There are many reasons why you might want to take a break after college — or even later in your career — and multiple ways to make your gap year possible.

Ever wanted to take a year off and explore the world, delve into your passion, or just enjoy some free time? Taking a gap year — a period of time when you take a break to pursue personal pursuits — between college graduation and your first job is an increasingly popular option.

And though gap years are typically popular between high school and college, if you’ve already graduated college, that doesn’t mean it’s too late. It’s also possible to take a gap year as an adult, and these tips can help you prepare — mentally and financially.

Get motivated to save

Finding a purpose for your gap year before you actually take it can help motivate you to save as much as you need to. Audrey Moss, a graphic designer in Montana, needed space to regroup. “I wanted to think through my major and my life plan and just get away from the stress,” she says of her program at Johns Hopkins University.

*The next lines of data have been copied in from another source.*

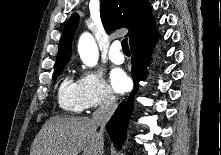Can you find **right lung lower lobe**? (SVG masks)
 <instances>
[{"label": "right lung lower lobe", "instance_id": "98d812e1", "mask_svg": "<svg viewBox=\"0 0 221 155\" xmlns=\"http://www.w3.org/2000/svg\"><path fill=\"white\" fill-rule=\"evenodd\" d=\"M159 38V34L155 25L138 35L131 43V51L133 57L131 76L134 80L135 89L138 88L139 81L145 79L147 73L146 66L149 62V53L152 52L155 43ZM132 92L126 102L121 103L109 122L106 124V129L113 143L120 148L124 141L128 121L133 109V95L136 90Z\"/></svg>", "mask_w": 221, "mask_h": 155}]
</instances>
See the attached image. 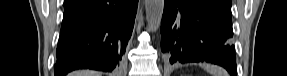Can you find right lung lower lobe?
<instances>
[{
	"label": "right lung lower lobe",
	"mask_w": 287,
	"mask_h": 76,
	"mask_svg": "<svg viewBox=\"0 0 287 76\" xmlns=\"http://www.w3.org/2000/svg\"><path fill=\"white\" fill-rule=\"evenodd\" d=\"M138 0H77L65 8L55 76L75 69L119 67L131 37Z\"/></svg>",
	"instance_id": "1"
}]
</instances>
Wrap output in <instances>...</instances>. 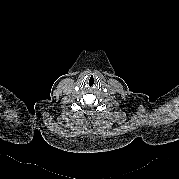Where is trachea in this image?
<instances>
[{"instance_id": "obj_1", "label": "trachea", "mask_w": 179, "mask_h": 179, "mask_svg": "<svg viewBox=\"0 0 179 179\" xmlns=\"http://www.w3.org/2000/svg\"><path fill=\"white\" fill-rule=\"evenodd\" d=\"M96 81H97V79H96V77L93 76V75H90V76H88V78H87V84H88V86H90V87L95 86Z\"/></svg>"}]
</instances>
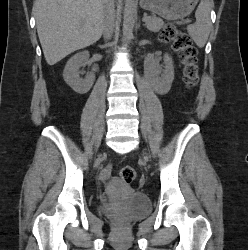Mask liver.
I'll return each mask as SVG.
<instances>
[{
  "label": "liver",
  "mask_w": 248,
  "mask_h": 250,
  "mask_svg": "<svg viewBox=\"0 0 248 250\" xmlns=\"http://www.w3.org/2000/svg\"><path fill=\"white\" fill-rule=\"evenodd\" d=\"M106 0H36L37 33L48 65L98 41Z\"/></svg>",
  "instance_id": "1"
}]
</instances>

While you may find additional purpose once you’re in your gap year — Moss ended up in France volunteering for World Wide Opportunities on Organic Farms at a farm in Brittany — having that gap year goal in mind can make it easier to set a savings goal and motivate yourself to hit it.

Do the financial prep work

Depending on how you spend your gap year, you could be going for a long period of time without a paycheck. That can put some limitations on your money, so saving aggressively beforehand is critical.

For a trip to Argentina, Elizabeth Shutty, who currently heads up sales and marketing at a financial firm and has taken multiple gap years, saved $5,000 by working as a barista and as a waitress. “Make a priority of having money,” she advises. Even if you don’t have plans for a gap year now, saving provides you the ability to exercise flexibility and choice later in life.

Think about prepaying some known bills to prevent stressing over them later — like rent and your cell phone.

Decide if it’s the right time

Today, Joshua Crum is a credit expert. But five years ago, he stopped working as a home computer repair service provider to take a year off.

“The market died out from under me,” explains Crum of the reason he took the break, adding that the going rate for his work slipped below minimum wage.

A gap year may not be a great option if you’re in the middle of working your way up the ladder in a company that has great future opportunities in a career you’re interested in. But if you’re feeling burned out or in need of a major change, it might be time for a gap year.

Live frugally when possible

You may have to change your lifestyle in order to get the experience you want in your gap year. Shutty made her money last by staying at hostels and on friends’ couches and by using cheap overnight buses for transport.

Crum and Moss relied on family and friends, too — either staying with them for part of the time or accepting help they were willing to offer in the form of meals out, paying for gas, or providing small side jobs to help earn some extra cash.

A gap year may give you the chance to fulfill a lifelong dream or simply press the reset button on your life — and with the right planning, even as an adult it may not be too late to take one.